One of the several possible approaches to address the important issue of mitochondrial damage in aging, wherein cells are overtaken by malfunctioning mitochondria and cause harm to surrounding tissues as a result, is some combination of destroying the damaged mitochondria and replacing them with whole new mitochondria infused into the body. Conveniently, it turns out that cells will of their own initiative take up and adopt new mitochondria introduced into the nearby environment. A number of demonstrations of this process have been carried out in recent years, and here is another one:
In eukaryotic cells, mitochondrial dysfunction is associated with a variety of human diseases. Delivery of exogenous functional mitochondria into damaged cells has been proposed as a mechanism of cell transplant and physiological repair for damaged tissue.
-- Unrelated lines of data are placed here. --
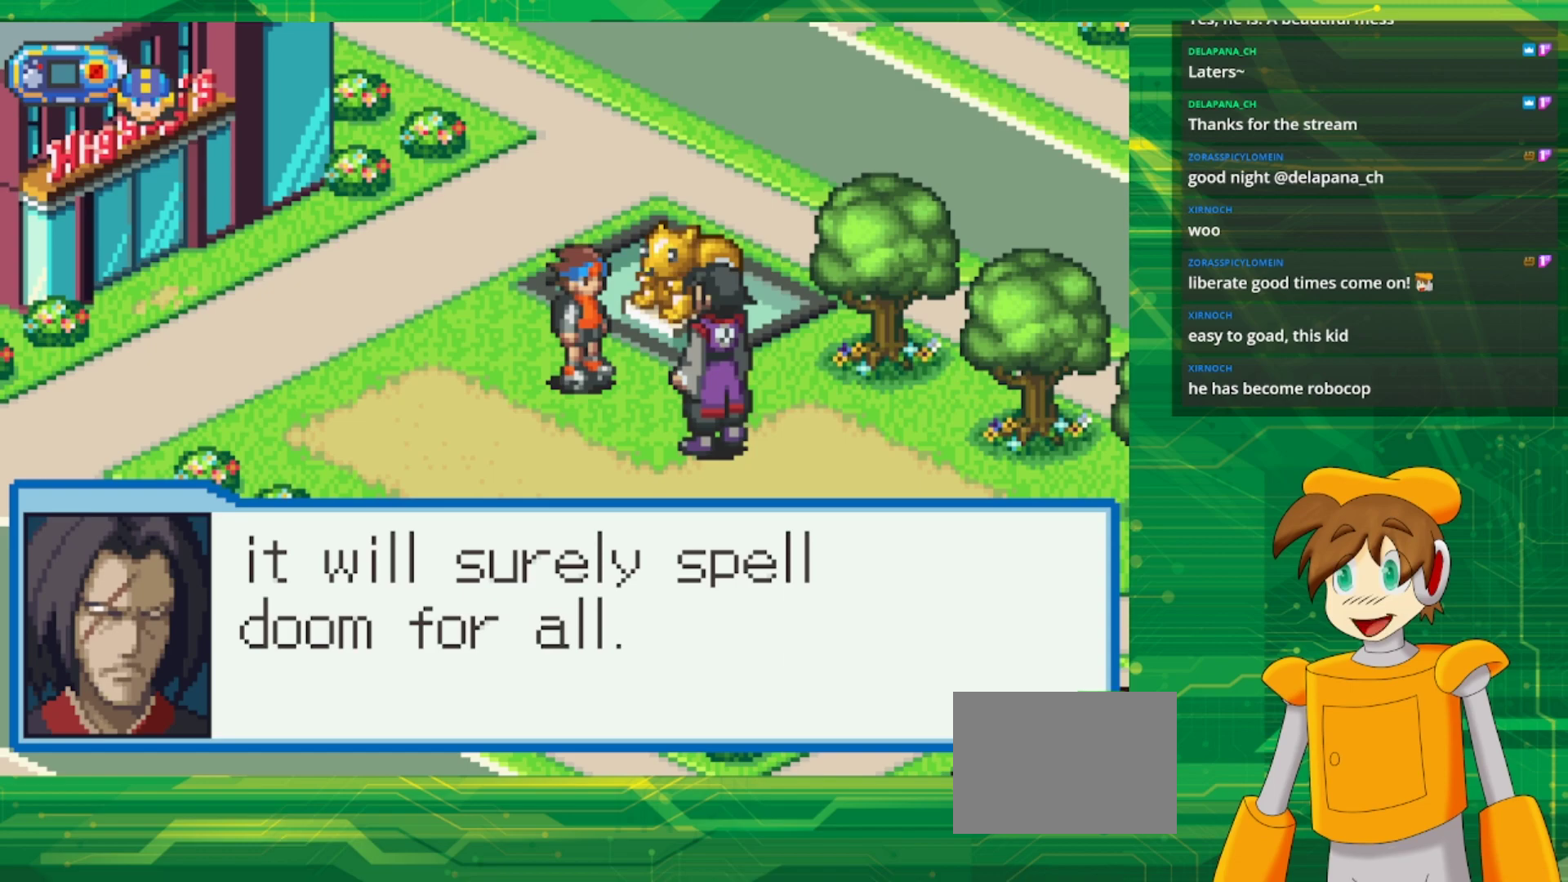
{"buttons": [], "events": []}
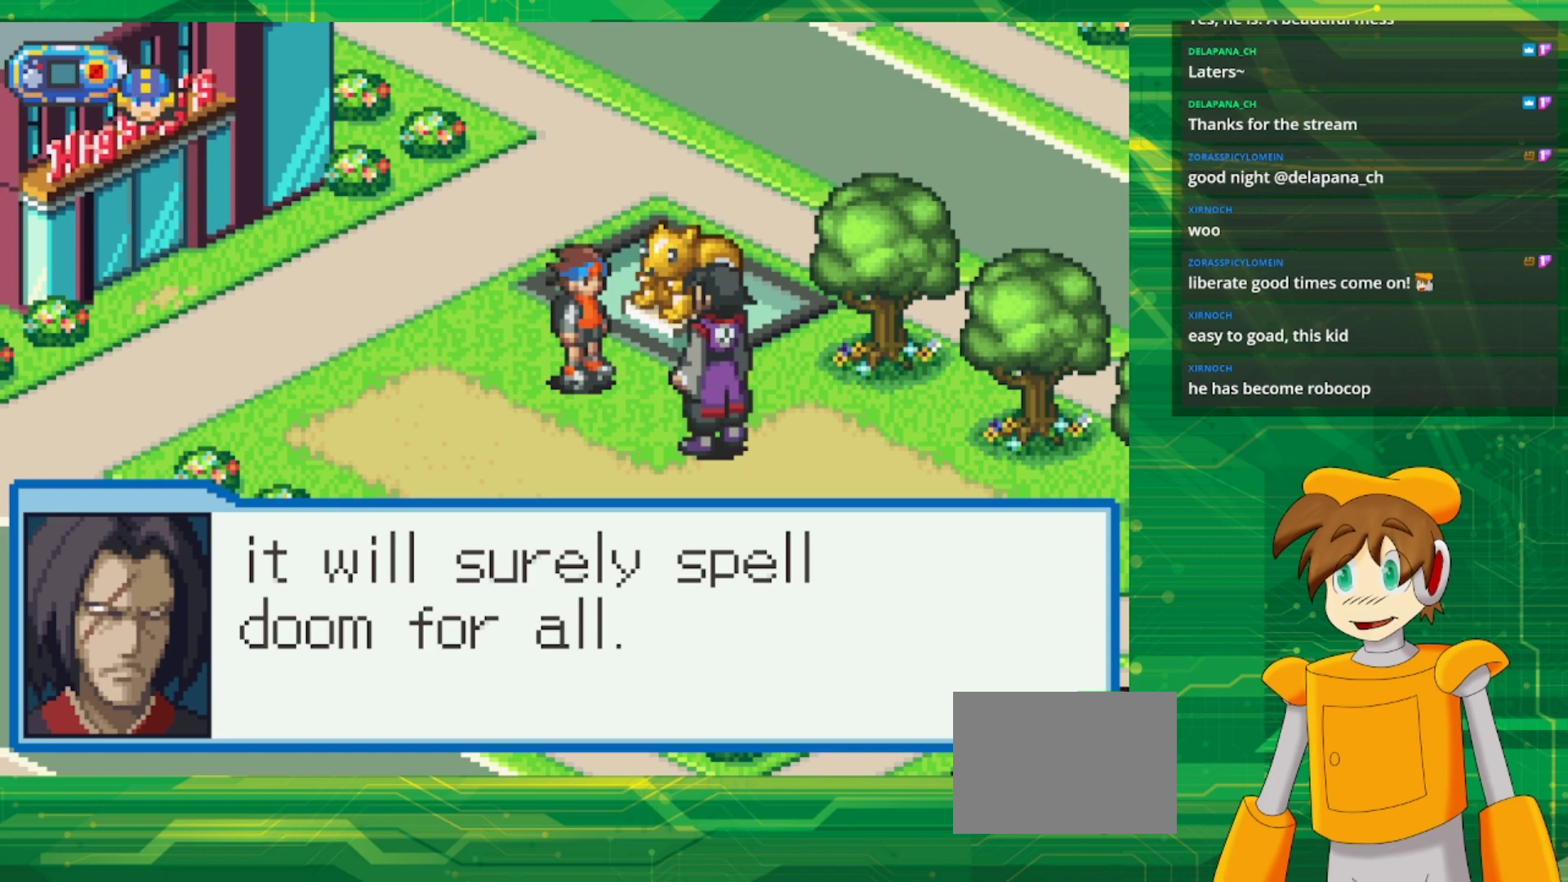
{"buttons": ["A"], "events": [[433, "A", "down"]]}
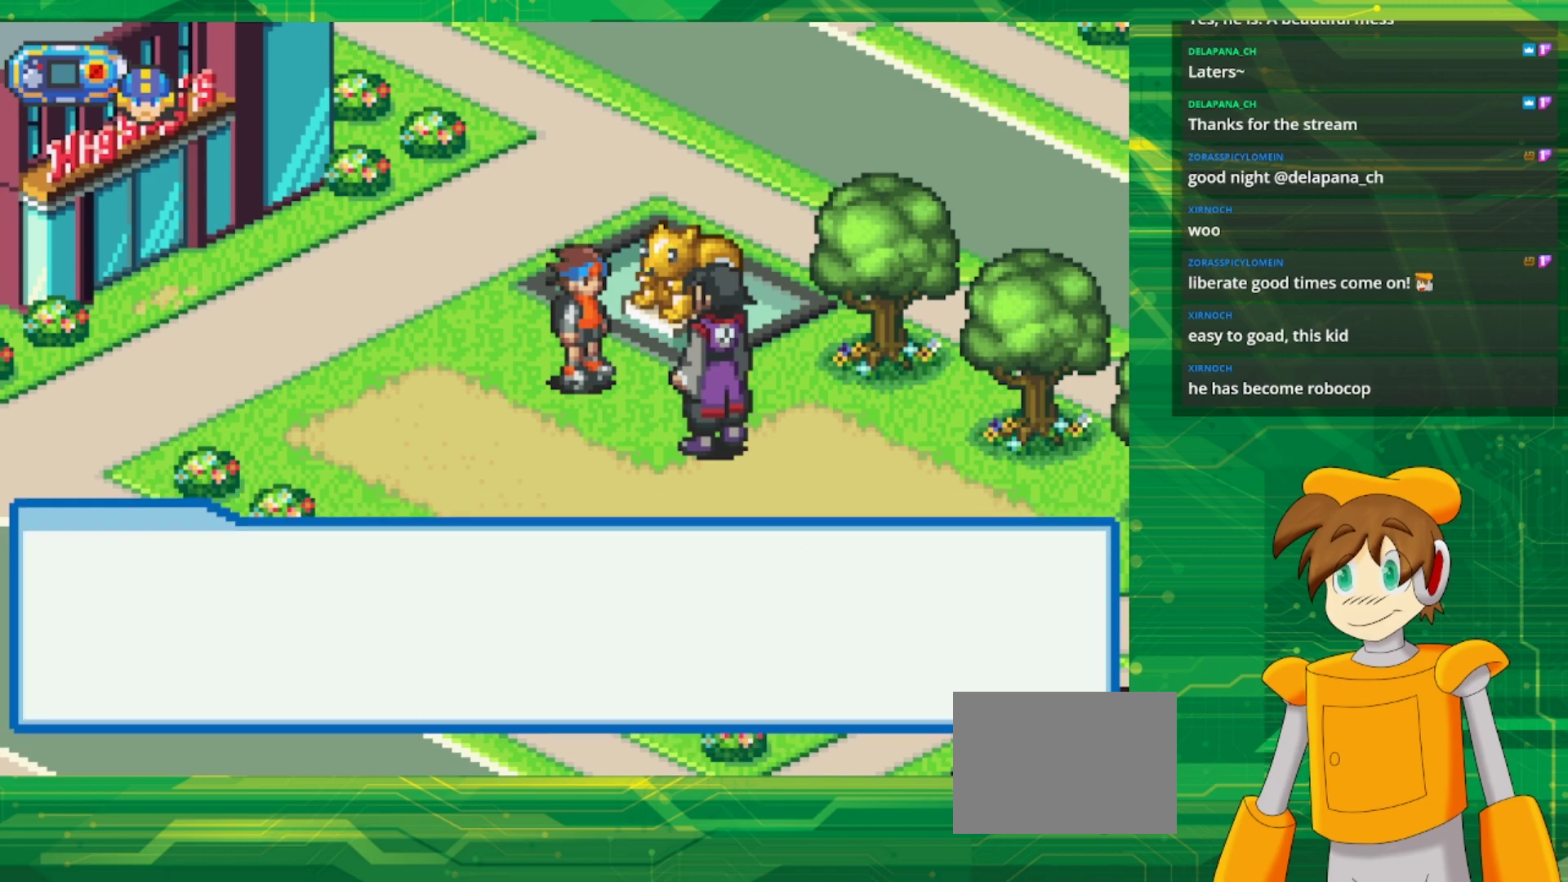
{"buttons": [], "events": [[83, "A", "up"]]}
We here demonstrated that isolated mitochondria can be transferred into homogeneic and xenogeneic cells by simple co-incubation using genetically labelled mitochondria, and elucidated the mechanism and the effect of direct mitochondrial transfer. Isolated homogeneic mitochondria were transferred into human uterine endometrial gland-derived mesenchymal cells in a dose-dependent manner. Moreover, mitochondrial transfer rescued the mitochondrial respiratory function and improved the cellular viability in mitochondrial DNA-depleted cells and these effects lasted several days.
Finally, we discovered that mitochondrial internalization involves macropinocytosis. In conclusion, these data support direct transfer of exogenous mitochondria as a promising approach for the treatment of various diseases.